* _Tasks to perform_:
1 - Using the speech-coding extract, answer each question briefly:
(a) What type of filter is the pulse dispersion filter?
(b) In CELP, where is the excitation waveform chosen from?
(c) What two principles does compressive sensing rely on?
2 - From the speech-coding extract, pull out the passage that begins at the words "Adaptive spectral enhancement: It" and ends after the words "and Riek, 2000).", copied character for character.

*** Page extract Section Begins ***

Adaptive spectral enhancement: It helps the band-pass filtered synthesis of synthetic speech to match natural speech waveforms in formant regions. The waveforms of synthetic speech reach a lower valley between peaks than natural waveforms do. This could be inability of the poles in the LPC synthesis to reproduce the features of formant resonances in natural human speech. The adaptive spectral enhancement provides simple solution of matching formant waveforms by systematically varying the synthesis pole bandwidths within each period (Goldberg and Riek, 2000).

Pulse dispersion: The pulse dispersion filter improves the match of band-pass filtered synthetic speech and natural waveforms in frequency bands which do not contain a formant resonance. It is a fixed FIR filter based on spectrally flattened synthetic glottal pulse which introduces time-domain spread to the synthetic speech. This dispersion filter decreases the peakiness in frequencies away from the formants and results in a more natural sounding LPC speech output.

The addition of these four features to the LPC vocoder improved the quality at the expense of few extra bits per frame. The overall voicing decision is based on the strength of pitch periodicity. Strong pitch correlation results as strongly voiced while high peakiness in the residual signal is classified as jittery voiced. Unvoiced frame is declared if none of these are met (Goldberg and Riek, 2000; Ming, 2004).

Code excited linear prediction (CELP) coding: Code Excited Linear Prediction (CELP) is a speech coding algorithm originally proposed in Schroeder and Atal (1985). It provided better quality than existing low bit rate algorithms. It is used in MPEG-4 audio speech coding. In CELP, each waveform is synthesized by passing it through a two part cascade synthesis filter. The first is the pitch synthesis filter and the second is formant synthesis filter (Schroeder and Atal, 1985; Kumar, 2000; Wang, 2000).

The excitation waveform is chosen from a dictionary of waveforms. Each waveform is passed through a synthesis filter to determine which waveform is the best matches the input speech. The optimality criterion is based on the same frequency weighed mean square error criterion. The index of best waveform is transmitted to the decoder, both formant and pitch filters are updated periodically. These parameters are sent to the decoder to form the appropriate synthesis filters (Wang, 2000).

COMPRESSIVE SENSING

Compressive sensing, also known as compressive sampling or CS, is a method that goes against the common data acquisition. It provides a way of recovering of the original signal by taking only far fewer samples or measurements than the traditional methods use (Candes and Wakin, 2008). Compression is obtained by storing only the largest basis coefficients. While in the recovery process, the non-stored coefficients are set to zero.

Compressive sensing uses fewer samples to approximate the original signal lower the Nyquist rate, where the sampling rate must be at least twice the maximum frequency of the signal. To make this possible, CS makes use of two principles: sparsity which is related to the signals of interest and incoherence which is related to sensing model (Candes and Wakin, 2008), CS concerns mainly the pairs with low-coherence. In other words, in order for CS work, number of measurement required is proportional to sparse factor. Although we acquire signals following the Shannon theory, most of the unnecessary data is thrown away by subsequent processes, like compression or coding (Donoho, 2006).

*** Page extract Section Ends ***
*** Excerpted records Section Begins ***

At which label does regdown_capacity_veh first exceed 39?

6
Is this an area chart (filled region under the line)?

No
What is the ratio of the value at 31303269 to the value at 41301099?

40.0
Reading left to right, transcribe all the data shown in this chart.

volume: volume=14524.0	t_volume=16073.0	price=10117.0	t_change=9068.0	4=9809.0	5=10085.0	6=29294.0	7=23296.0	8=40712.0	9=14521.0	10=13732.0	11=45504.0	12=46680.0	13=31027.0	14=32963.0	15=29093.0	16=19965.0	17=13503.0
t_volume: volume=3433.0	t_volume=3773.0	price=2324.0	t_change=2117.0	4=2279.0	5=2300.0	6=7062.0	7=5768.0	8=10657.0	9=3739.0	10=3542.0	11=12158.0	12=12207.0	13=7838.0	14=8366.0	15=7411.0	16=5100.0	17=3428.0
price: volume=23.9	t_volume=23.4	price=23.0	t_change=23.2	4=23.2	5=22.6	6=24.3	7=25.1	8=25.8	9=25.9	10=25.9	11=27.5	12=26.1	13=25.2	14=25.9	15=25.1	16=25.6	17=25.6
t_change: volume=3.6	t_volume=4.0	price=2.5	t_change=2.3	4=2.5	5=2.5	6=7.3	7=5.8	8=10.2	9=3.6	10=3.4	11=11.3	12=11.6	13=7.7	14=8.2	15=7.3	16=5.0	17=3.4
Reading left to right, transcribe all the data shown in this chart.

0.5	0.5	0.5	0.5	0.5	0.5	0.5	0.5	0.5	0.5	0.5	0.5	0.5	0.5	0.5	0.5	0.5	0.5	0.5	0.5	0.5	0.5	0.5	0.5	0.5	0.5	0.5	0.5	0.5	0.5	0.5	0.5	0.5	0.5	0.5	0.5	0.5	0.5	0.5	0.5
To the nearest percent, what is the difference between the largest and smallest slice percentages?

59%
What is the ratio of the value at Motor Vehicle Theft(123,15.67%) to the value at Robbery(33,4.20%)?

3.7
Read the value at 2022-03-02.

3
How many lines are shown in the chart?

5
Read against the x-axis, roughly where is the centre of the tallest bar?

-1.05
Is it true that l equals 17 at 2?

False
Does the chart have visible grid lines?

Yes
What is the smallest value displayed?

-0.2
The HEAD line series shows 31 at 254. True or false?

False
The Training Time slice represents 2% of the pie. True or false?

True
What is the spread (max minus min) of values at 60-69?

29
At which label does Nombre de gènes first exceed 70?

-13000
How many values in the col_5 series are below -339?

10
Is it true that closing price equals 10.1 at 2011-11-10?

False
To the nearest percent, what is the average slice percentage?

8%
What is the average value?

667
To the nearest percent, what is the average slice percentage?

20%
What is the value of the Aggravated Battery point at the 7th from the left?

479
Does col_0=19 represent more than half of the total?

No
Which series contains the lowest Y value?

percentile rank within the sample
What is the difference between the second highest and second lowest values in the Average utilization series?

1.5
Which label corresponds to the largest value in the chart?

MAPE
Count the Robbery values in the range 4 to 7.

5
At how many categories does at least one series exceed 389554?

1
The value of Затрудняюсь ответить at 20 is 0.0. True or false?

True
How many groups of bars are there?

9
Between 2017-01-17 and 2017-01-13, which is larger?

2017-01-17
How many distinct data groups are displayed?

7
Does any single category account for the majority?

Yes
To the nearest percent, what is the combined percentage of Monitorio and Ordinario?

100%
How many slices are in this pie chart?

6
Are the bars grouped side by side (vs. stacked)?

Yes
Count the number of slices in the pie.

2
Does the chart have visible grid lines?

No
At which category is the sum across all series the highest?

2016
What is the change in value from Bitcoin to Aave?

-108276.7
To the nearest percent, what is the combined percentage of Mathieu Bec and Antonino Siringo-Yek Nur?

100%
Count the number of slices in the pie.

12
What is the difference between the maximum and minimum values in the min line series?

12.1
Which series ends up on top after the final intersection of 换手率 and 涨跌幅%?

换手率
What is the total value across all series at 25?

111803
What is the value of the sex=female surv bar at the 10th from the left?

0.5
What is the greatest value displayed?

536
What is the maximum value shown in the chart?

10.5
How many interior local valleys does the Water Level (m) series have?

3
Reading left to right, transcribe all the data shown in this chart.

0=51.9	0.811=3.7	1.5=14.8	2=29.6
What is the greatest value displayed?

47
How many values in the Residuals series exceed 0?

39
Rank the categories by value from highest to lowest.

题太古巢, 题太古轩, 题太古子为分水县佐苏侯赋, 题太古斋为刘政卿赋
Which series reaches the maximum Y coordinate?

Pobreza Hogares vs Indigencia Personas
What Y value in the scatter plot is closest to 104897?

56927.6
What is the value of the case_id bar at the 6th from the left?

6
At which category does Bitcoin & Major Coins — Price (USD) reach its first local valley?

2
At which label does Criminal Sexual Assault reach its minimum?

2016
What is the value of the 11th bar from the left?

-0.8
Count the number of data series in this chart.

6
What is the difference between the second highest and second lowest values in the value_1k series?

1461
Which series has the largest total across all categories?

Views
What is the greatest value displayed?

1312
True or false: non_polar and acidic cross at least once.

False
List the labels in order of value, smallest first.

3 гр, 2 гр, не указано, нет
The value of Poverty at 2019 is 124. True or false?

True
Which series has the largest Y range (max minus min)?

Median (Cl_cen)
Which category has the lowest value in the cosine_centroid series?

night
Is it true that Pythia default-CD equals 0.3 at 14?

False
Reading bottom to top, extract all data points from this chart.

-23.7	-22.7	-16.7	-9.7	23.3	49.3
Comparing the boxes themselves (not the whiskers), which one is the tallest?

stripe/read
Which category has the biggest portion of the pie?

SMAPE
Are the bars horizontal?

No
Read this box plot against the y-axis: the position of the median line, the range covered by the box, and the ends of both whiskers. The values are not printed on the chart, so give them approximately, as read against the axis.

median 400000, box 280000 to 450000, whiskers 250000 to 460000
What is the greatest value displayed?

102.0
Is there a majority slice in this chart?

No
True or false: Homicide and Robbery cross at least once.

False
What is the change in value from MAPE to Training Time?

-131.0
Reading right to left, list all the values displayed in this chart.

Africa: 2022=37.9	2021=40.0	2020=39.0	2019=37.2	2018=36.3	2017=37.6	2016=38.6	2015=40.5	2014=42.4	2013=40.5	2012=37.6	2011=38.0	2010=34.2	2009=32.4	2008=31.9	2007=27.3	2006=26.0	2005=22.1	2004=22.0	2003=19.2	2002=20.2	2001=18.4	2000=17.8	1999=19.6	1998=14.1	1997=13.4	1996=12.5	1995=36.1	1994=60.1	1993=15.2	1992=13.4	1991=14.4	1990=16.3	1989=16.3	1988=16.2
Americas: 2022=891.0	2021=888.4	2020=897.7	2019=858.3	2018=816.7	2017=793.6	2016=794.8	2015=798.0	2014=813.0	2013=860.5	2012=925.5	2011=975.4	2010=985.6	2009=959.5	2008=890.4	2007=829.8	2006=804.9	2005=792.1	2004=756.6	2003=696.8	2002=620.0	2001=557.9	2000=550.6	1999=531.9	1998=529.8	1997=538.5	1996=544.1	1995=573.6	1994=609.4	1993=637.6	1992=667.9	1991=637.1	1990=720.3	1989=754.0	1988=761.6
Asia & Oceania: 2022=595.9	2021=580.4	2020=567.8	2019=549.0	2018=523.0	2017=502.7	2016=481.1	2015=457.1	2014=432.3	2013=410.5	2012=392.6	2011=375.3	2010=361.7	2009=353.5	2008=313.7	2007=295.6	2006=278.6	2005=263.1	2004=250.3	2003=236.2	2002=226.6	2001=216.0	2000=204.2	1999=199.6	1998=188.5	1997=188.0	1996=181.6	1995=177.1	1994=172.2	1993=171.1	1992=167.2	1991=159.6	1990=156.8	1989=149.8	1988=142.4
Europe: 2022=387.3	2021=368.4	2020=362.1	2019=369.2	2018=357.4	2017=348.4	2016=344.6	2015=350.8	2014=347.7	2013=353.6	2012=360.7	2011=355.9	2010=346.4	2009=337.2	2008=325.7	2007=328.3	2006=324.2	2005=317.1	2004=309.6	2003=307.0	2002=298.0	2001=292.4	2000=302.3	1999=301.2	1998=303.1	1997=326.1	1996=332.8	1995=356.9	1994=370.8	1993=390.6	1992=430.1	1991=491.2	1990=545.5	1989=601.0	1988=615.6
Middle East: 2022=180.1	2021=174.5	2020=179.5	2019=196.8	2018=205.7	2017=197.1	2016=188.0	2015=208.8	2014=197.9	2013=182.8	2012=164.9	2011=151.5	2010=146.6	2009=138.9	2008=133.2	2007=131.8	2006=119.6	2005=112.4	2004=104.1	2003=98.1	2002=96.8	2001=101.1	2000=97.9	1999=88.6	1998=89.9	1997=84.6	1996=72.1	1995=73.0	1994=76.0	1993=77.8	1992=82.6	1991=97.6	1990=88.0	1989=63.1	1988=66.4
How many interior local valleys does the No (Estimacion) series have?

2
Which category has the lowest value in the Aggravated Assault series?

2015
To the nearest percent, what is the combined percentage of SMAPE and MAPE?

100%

*** Excerpted records Section Ends ***

* _Outputs for the tasks_:
1 -
(a) A fixed FIR filter.
(b) A dictionary of waveforms.
(c) Sparsity and incoherence.

2 -
Adaptive spectral enhancement: It helps the band-pass filtered synthesis of synthetic speech to match natural speech waveforms in formant regions. The waveforms of synthetic speech reach a lower valley between peaks than natural waveforms do. This could be inability of the poles in the LPC synthesis to reproduce the features of formant resonances in natural human speech. The adaptive spectral enhancement provides simple solution of matching formant waveforms by systematically varying the synthesis pole bandwidths within each period (Goldberg and Riek, 2000).